Lie algebra preserving ideal of functions

Question

Let $G$ be an algebraic group acting on an affine variety $X=\operatorname{Spec}A$ (all over $\mathbb{C}$). This gives an action of $G$ on the $\mathbb{C}$-algebra $A$, and an action of the Lie algebra $\mathfrak{g}$ of $G$ on $A$ by derivations.

If the action is not transitive, then $G$ will preserve some nontrivial ideal of $A$ (namely take an ideal of a closed $G$-orbit). In particular, $\mathfrak{g}$ will preserve this ideal.

My question is whether this remains true if we only have the lie algebra and no group action. In particular, suppose that $\mathfrak{g}$ is a finite-dimensional Lie subalgebra of $\operatorname{Der}_{\mathbb{C}}(A)$, and suppose that it does not act 'transitively' on $X$, i.e. for some closed point $x\in X(\mathbb{C})$ the natural map $$ \mathfrak{g}\to T_xX $$ is not surjective, where $T_xX$ is the tangent space of $X$ at $x$. Then, must there exist a non-trivial ideal $I$ of $A$ which is preserved by $\mathfrak{g}$? Feel free to assume $X$ is smooth, say. Note I am not assuming the action of $\mathfrak{g}$ on $A$ is integrable, else we could use the statement about group actions stated initially.

Answer 1

A counterexample is $X=\mathbb{A}^2\backslash\{y=0\}$, $A=\mathbb{C}[x,y,y^{-1}]$, and $\mathfrak{g}$ the span of the derivation $D(x)=1$, $D(y)=y$. Now $\mathfrak{g}$ is $1$-dimensional and $X$ is $2$-dimensional, so the map $\mathfrak{g}\to T_x X$ is not surjective for any $x\in X(\mathbb{C})$. The integral curves of (the vector field associated with) $D$ are $y=ce^x$ for $c\in\mathbb{C}^\times$, and the intuition is that because each of these curves is Zariski dense, there cannot be a non-trivial ideal preserved by $D$. I'm a little confused about how to formalize this argument, especially because an ideal might not be reduced (maybe someone else sees how to do this). I will argue directly that there is no non-trivial ideal $I\subset A$ with $D(I)\subset I$.

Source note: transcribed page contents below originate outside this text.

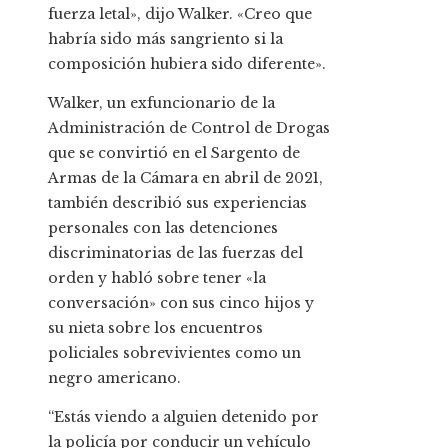
fuerza letal», dijo Walker. «Creo que
habría sido más sangriento si la
composición hubiera sido diferente».
Walker, un exfuncionario de la
Administración de Control de Drogas
que se convirtió en el Sargento de
Armas de la Cámara en abril de 2021,
también describió sus experiencias
personales con las detenciones
discriminatorias de las fuerzas del
orden y habló sobre tener «la
conversación» con sus cinco hijos y
su nieta sobre los encuentros
policiales sobrevivientes como un
negro americano.
“Estás viendo a alguien detenido por
la policía por conducir un vehículo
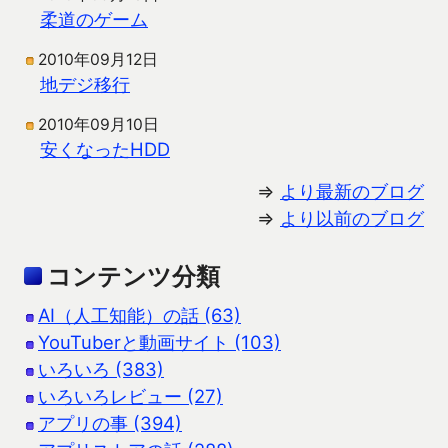
柔道のゲーム
2010年09月12日
地デジ移行
2010年09月10日
安くなったHDD
⇒
より最新のブログ
⇒
より以前のブログ
コンテンツ分類
AI（人工知能）の話 (63)
YouTuberと動画サイト (103)
いろいろ (383)
いろいろレビュー (27)
アプリの事 (394)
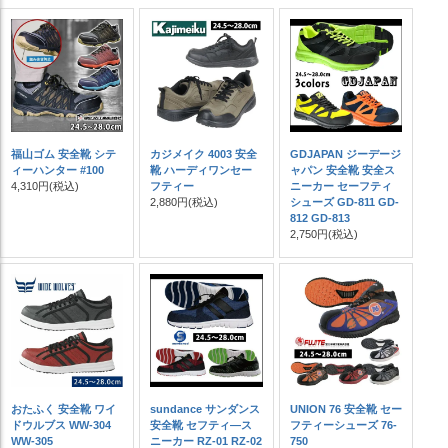
福山ゴム 安全靴 シテ
カジメイク 4003 安全
GDJAPAN ジーデージ
ィーハンター #100
靴 ハーディワンセー
ャパン 安全靴 安全ス
4,310円
(税込)
フティー
ニーカー セーフティ
2,880円
(税込)
シューズ GD-811 GD-
812 GD-813
2,750円
(税込)
おたふく 安全靴 ワイ
sundance サンダンス
UNION 76 安全靴 セー
ドウルブス WW-304
安全靴 セフティ―ス
フティーシューズ 76-
WW-305
ニーカー RZ-01 RZ-02
750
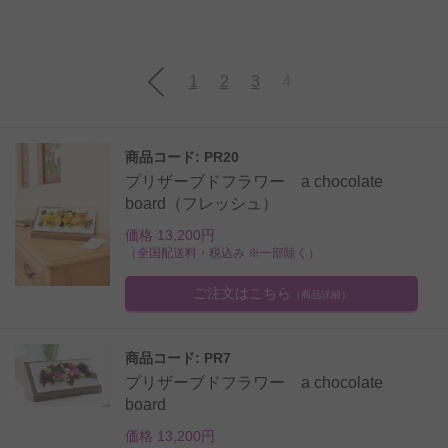
1
2
3
4
商品コード: PR20
プリザーブドフラワー a chocolate
board（フレッシュ）
価格 13,200円
（全国配送料・税込み ※一部除く）
ご注文はこちら
（商品詳細）
商品コード: PR7
プリザーブドフラワー a chocolate
board
価格 13,200円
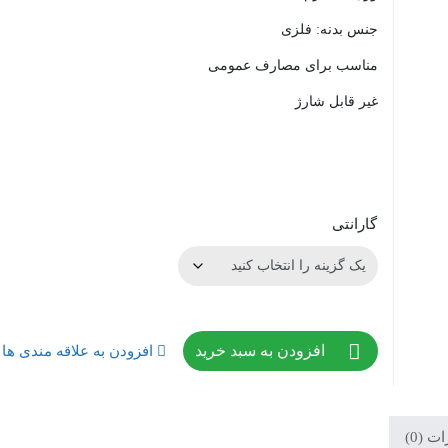
جنس بدنه: فلزی
مناسب برای مصارف عمومی
غیر قابل شارژ
گارانتی
افزودن به سبد خرید
افزودن به علاقه مندی ها
 (0)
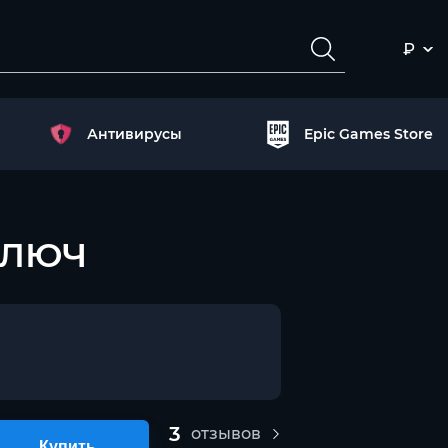
₽
Антивирусы
Epic Games Store
 КЛЮЧ
3
отзывов
Купить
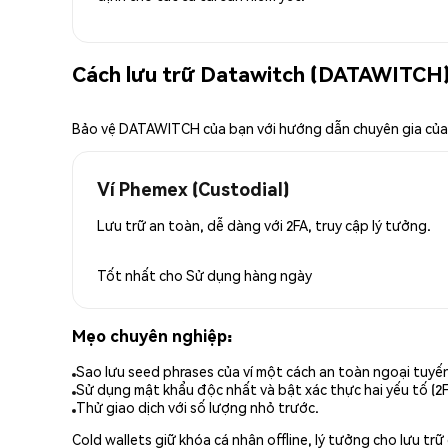
Cách lưu trữ Datawitch (DATAWITCH)
Bảo vệ DATAWITCH của bạn với hướng dẫn chuyên gia củ
Ví Phemex (Custodial)
Lưu trữ an toàn, dễ dàng với 2FA, truy cập lý tưởng.
Tốt nhất cho
Sử dụng hàng ngày
Mẹo chuyên nghiệp:
Sao lưu seed phrases của ví một cách an toàn ngoại tuyế
Sử dụng mật khẩu độc nhất và bật xác thực hai yếu tố (2F
Thử giao dịch với số lượng nhỏ trước.
Cold wallets giữ khóa cá nhân offline, lý tưởng cho lưu t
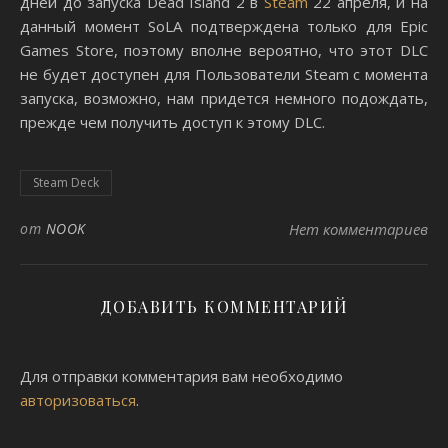
дней до запуска Dead Island 2 в
Steam
22 апреля, и на
данный момент SoLA подтверждена только для Epic
Games Store, поэтому вполне вероятно, что этот DLC
не будет доступен для Пользователи Steam с момента
запуска, возможно, нам придется немного подождать,
прежде чем получить доступ к этому DLC.
Steam Deck
от
NOOK
Нет комментариев
ДОБАВИТЬ КОММЕНТАРИЙ
Для отправки комментария вам необходимо
авторизоваться
.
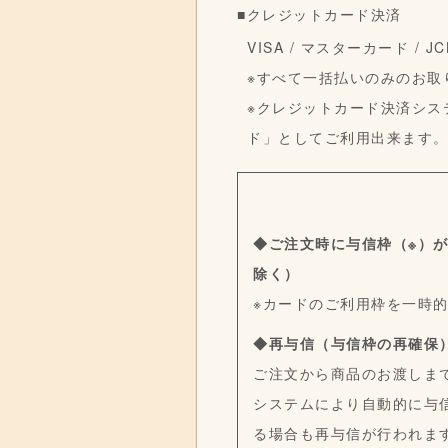
■クレジットカード決済
VISA / マスターカード /
※すべて一括払いのみのお取
※クレジットカード決済シス
ド」としてご利用出来ます
◆ご注文時に与信枠（※）
除く）
※カードのご利用枠を一時
◆再与信（与信枠の再確保
ご注文から商品のお渡しま
システムにより自動的に与
る場合も再与信が行われま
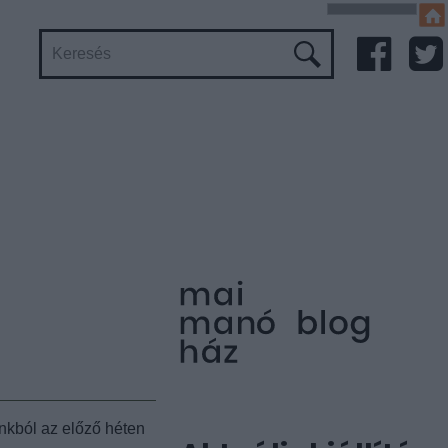
kból az előző héten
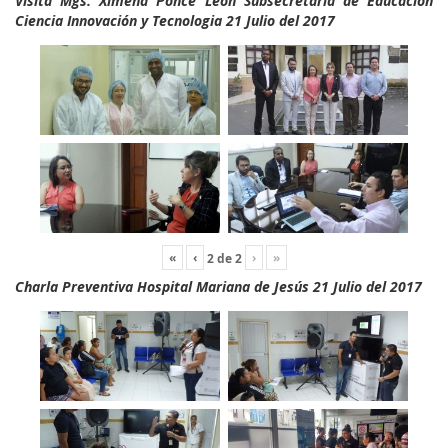
Visita Mgs. Ximena Ponce León Subsecretaria de Educación
Ciencia Innovación y Tecnologia 21 Julio del 2017
«
‹
›
»
2
de
2
Charla Preventiva Hospital Mariana de Jesús 21 Julio del 2017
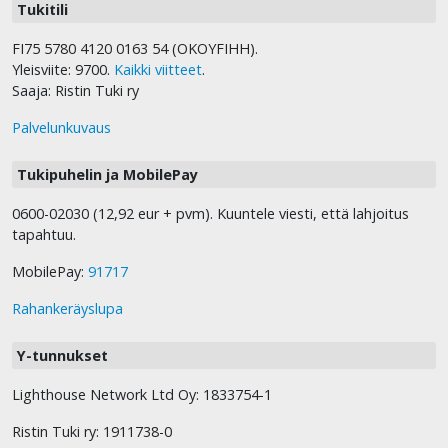
Tukitili
FI75 5780 4120 0163 54 (OKOYFIHH).
Yleisviite: 9700.
Kaikki viitteet
.
Saaja: Ristin Tuki ry
Palvelunkuvaus
Tukipuhelin ja MobilePay
0600-02030 (12,92 eur + pvm). Kuuntele viesti, että lahjoitus
tapahtuu.
MobilePay:
91717
Rahankeräyslupa
Y-tunnukset
Lighthouse Network Ltd Oy: 1833754-1
Ristin Tuki ry: 1911738-0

Suppose $I\neq (0)\subset A$ satisfies $D(I)\subset I$. Let $$ f(x,y)=\sum_{n=0}^m f_n(x) y^m\in\mathbb{C}[x,y], \,\,f_m\neq 0 $$ be an element of $I\cap \mathbb{C}[x,y]$ for which $m$ is minimal, and for which $\deg(f_m(x))$ is minimal (among those elements with minimal $m$). Then $$ mf-D(f) = \sum_{n=0}^m \big((m-n)f_n - f_n'\big)y^n\in I. $$ The coefficient of $y^m$ in the above element is $-f_n'$, which has degree less than that of $f_n$, so by the construction of $f$ we must have $mf-D(f) = 0$. Looking at the coefficient of $y^0$, we see $m f_0= f_0'$. This can only happen if either $f_0=0$, or if $m=0$ and $f_0$ is constant. If $f_0=0$, then $y^{-1} f\in I\cap\mathbb{C}[x,y]$ contradicts the minimality of $f$. If $m=0$ and $f_0$ is constant, then $f$ is a constant, and $I=A$.